Cadence's twist has been to add the elegance of inductive reasoning. Along with its specialty hardware engine, Palladium, Cadence adds mathematical techniques that prove the validity of chip designs.
"I'll tell you what," Fister says, leaning on the table. "I'll let you try out the latest Palladium for a month. After you get to know how to use it, I bet you're going to realize how fantastic it is."
One drawback: The math-intensive nature of Cadence's latest tools forces engineers to relearn how to do testing. But Fister knows Indian engineers are often game to try new approaches, provided they pay off. Wipro's Rao likes Fister's overture, and a deal is set into motion.
Fister's last stop, at the end of a weeklong road trip that began in Europe, is at MindTree Consulting, a seven-year-old firm with 3,500 employees. Road fatigue is taking a toll; at lunch Fister skips an elaborate buffet of Indian delicacies in favor of a ham sandwich.
The 50-minute drive to MindTree from downtown Bangalore shows India's many facets, from a smooth modern highway flyover to side streets jammed with blacksmiths, sweetshops, street vendors hawking bright flower garlands, people waiting for dusty buses and cattle.
MindTree was founded by ten people who had already had successful careers elsewhere. (Half are former Wipro executives.) MindTree wants to be an "aspirational company," Subroto Bagchi, the chief operating officer, tells Fister.
Every employee holds equity in the privately held company, which raised $24 million in funding, mostly from U.S. venture capitalists. MindTree's logo was designed by a child afflicted with cerebral palsy. ("It shows we believe there is much we can learn from everyone," Bagchi says.)
The company hosts lectures by people from diverse backgrounds--dancers, astronauts and authors--aiming to "break the engineering mindset," he says.
"Ten years ago clients would just ask: 'How many C++ programmers do you have?'" Bagchi says. "Today we're getting asked to help design a concept. We're not just saving money for customers--we're creating value."
Fister gets recharged by hearing this. Like MindTree, Cadence wants to help its customers not just build products but deepen their expertise in new areas, he asserts. MindTree executives nod.
In 2004 a Korean customer asked MindTree to develop a lithium-ion battery charger for cell phones, a device that required expertise in mixed-signal and analog design that MindTree lacked.
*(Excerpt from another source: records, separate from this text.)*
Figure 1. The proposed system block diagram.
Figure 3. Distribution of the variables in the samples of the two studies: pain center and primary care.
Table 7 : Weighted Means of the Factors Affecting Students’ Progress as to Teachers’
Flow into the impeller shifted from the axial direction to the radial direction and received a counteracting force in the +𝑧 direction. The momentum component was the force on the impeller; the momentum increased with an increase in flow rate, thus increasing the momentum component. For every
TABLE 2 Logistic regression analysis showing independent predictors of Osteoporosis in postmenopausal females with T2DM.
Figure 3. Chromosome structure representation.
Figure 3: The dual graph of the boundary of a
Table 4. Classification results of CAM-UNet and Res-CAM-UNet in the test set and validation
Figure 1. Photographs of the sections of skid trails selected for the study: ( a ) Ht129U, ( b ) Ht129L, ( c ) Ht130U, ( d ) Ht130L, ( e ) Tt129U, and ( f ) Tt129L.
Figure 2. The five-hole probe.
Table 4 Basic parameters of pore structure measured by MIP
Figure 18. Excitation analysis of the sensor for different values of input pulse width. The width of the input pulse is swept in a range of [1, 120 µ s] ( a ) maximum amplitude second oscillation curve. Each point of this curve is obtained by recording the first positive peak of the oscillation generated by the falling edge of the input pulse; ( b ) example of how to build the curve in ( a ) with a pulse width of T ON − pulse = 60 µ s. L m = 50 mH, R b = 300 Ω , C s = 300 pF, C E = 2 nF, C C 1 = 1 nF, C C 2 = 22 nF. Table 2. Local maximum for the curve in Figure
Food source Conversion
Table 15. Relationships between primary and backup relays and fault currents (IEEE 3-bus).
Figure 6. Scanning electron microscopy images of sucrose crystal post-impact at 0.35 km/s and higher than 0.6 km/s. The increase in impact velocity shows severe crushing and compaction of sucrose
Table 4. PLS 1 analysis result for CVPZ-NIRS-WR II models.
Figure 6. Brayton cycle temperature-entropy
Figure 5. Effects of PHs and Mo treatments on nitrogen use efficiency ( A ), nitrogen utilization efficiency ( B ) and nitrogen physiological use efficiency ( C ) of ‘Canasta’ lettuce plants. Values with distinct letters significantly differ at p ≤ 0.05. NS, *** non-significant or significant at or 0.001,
Cadence helped out, Bagchi says, both by helping MindTree engineers learn to use the right design tools and by making the wares available in a pay-as-you-go program.
Eight months later MindTree delivered the battery charger--and had built a new set of skills in a booming area. "We couldn't have made it without Cadence," Bagchi says.
Now, as Fister tours the MindTree labs, he suggests that Cadence's tool kits can help MindTree sharpen its skills and add to its intellectual property in radio frequency design. MindTree's executives are intrigued. The kits could speed up their development time. A month later, they decide to try out one of the Cadence kits.
As Fister sees it, the deal is another brick in the emerging Indian semiconductor economy. "It's about building a foundation," Fister says. "You don't have to reinvent everything."